Rather than asking how ‘to build (ever) more secure and safer public spaces’ (as the title of this presentation suggests!), we should perhaps be exploring ways to ensure a minimum threshold of security that enables other civic values, social pursuits and public goods to flourish; where regulation is parsimonious and non-intrusive in ways that, wherever possible, foster self-regulation by citizens.

This requires us to see security as a foundational good; one that can also easily reach a tipping point that intrudes on other – more fundamental – social goods. It also necessitates an understanding of the diversity of uses and effects of public spaces as dynamic places; not as abstractions – as always virtuous or ever-malign – but as having meaning through the ways they are used in everyday human interactions and the way they relate to the wider cultural environment and economic forces of the city in which they are located.

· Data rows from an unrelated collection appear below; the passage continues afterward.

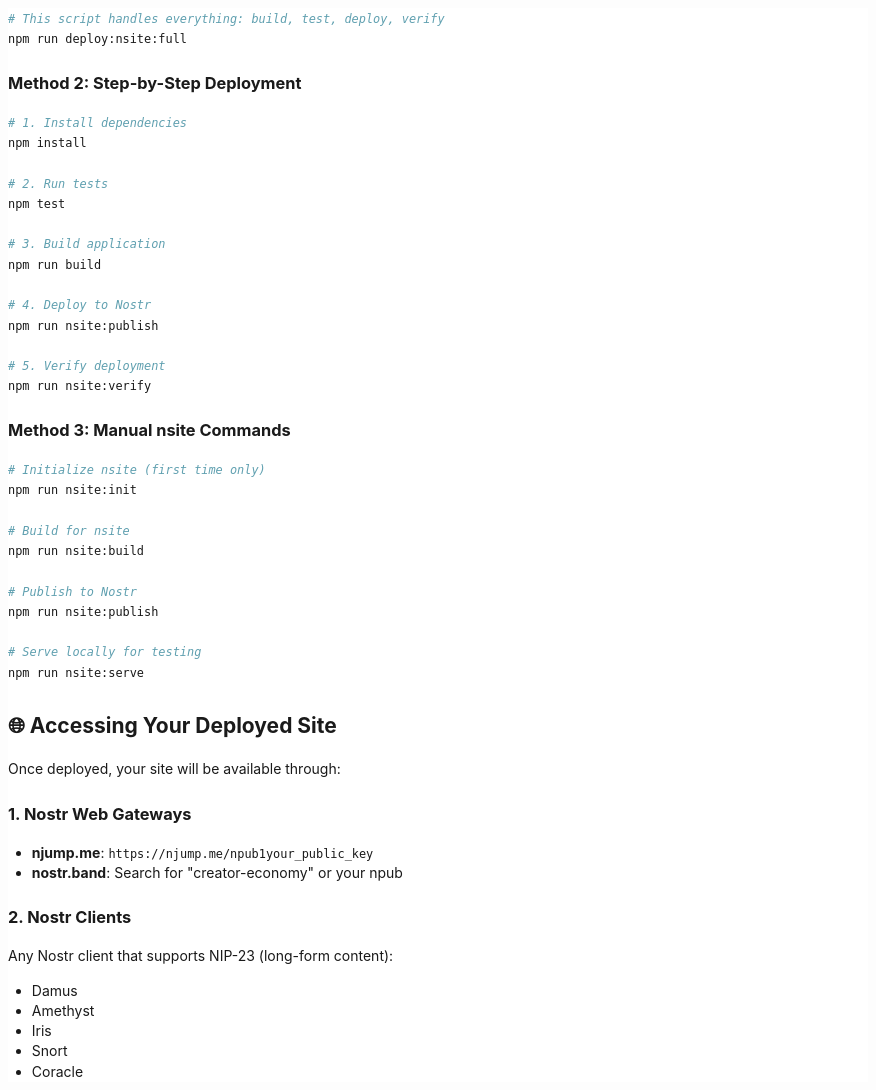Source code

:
 ```bash
# This script handles everything: build, test, deploy, verify
npm run deploy:nsite:full
```

### Method 2: Step-by-Step Deployment

```bash
# 1. Install dependencies
npm install

# 2. Run tests
npm test

# 3. Build application
npm run build

# 4. Deploy to Nostr
npm run nsite:publish

# 5. Verify deployment
npm run nsite:verify
```

### Method 3: Manual nsite Commands

```bash
# Initialize nsite (first time only)
npm run nsite:init

# Build for nsite
npm run nsite:build

# Publish to Nostr
npm run nsite:publish

# Serve locally for testing
npm run nsite:serve
```

## 🌐 Accessing Your Deployed Site

Once deployed, your site will be available through:

### 1. Nostr Web Gateways
- **njump.me**: `https://njump.me/npub1your_public_key`
- **nostr.band**: Search for "creator-economy" or your npub

### 2. Nostr Clients
Any Nostr client that supports NIP-23 (long-form content):
- Damus
- Amethyst  
- Iris
- Snort
- Coracle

Some key questions for the future remain:

  • Restrictions introduced during the Covid-19 pandemic have impacted public spaces in new and particular ways, with the imposition of curfews, lockdowns and ‘stay local’ orders. To what extent has the experience of regulating public spaces during Covid-19 compounded or confounded existing trends and tensions? Has Covid-19 accentuated cumulative learning or prompted new departures?
  • Environmental change has already become a major force propelling migration and displacement across the world, prompting ‘climate refugees’ scarcity of goods/resources. As such, global warming is likely to exacerbate the existing and growing geography of inequality and the uneven distribution of lived insecurity. How will public spaces adapt to the environmental needs and demands prompted by climate change? How will the new risks, harms and vulnerabilities fostered by global warming and the extreme weather conditions that accompany it impact on public spaces as key elements in city-wide ‘green infrastructures’ within European cities?
  • In the face of fiscal restraints on municipal authorities and in the face of pronounced dynamics of privatisation and residualisation of urban public space and the growth of quasi-public ‘mass private property’ (Barker, et al. 2020), what futures do public spaces have as well-resourced, vibrant and convivial spaces? Can public spaces as civic resources survive the encroachment and commodification of the market?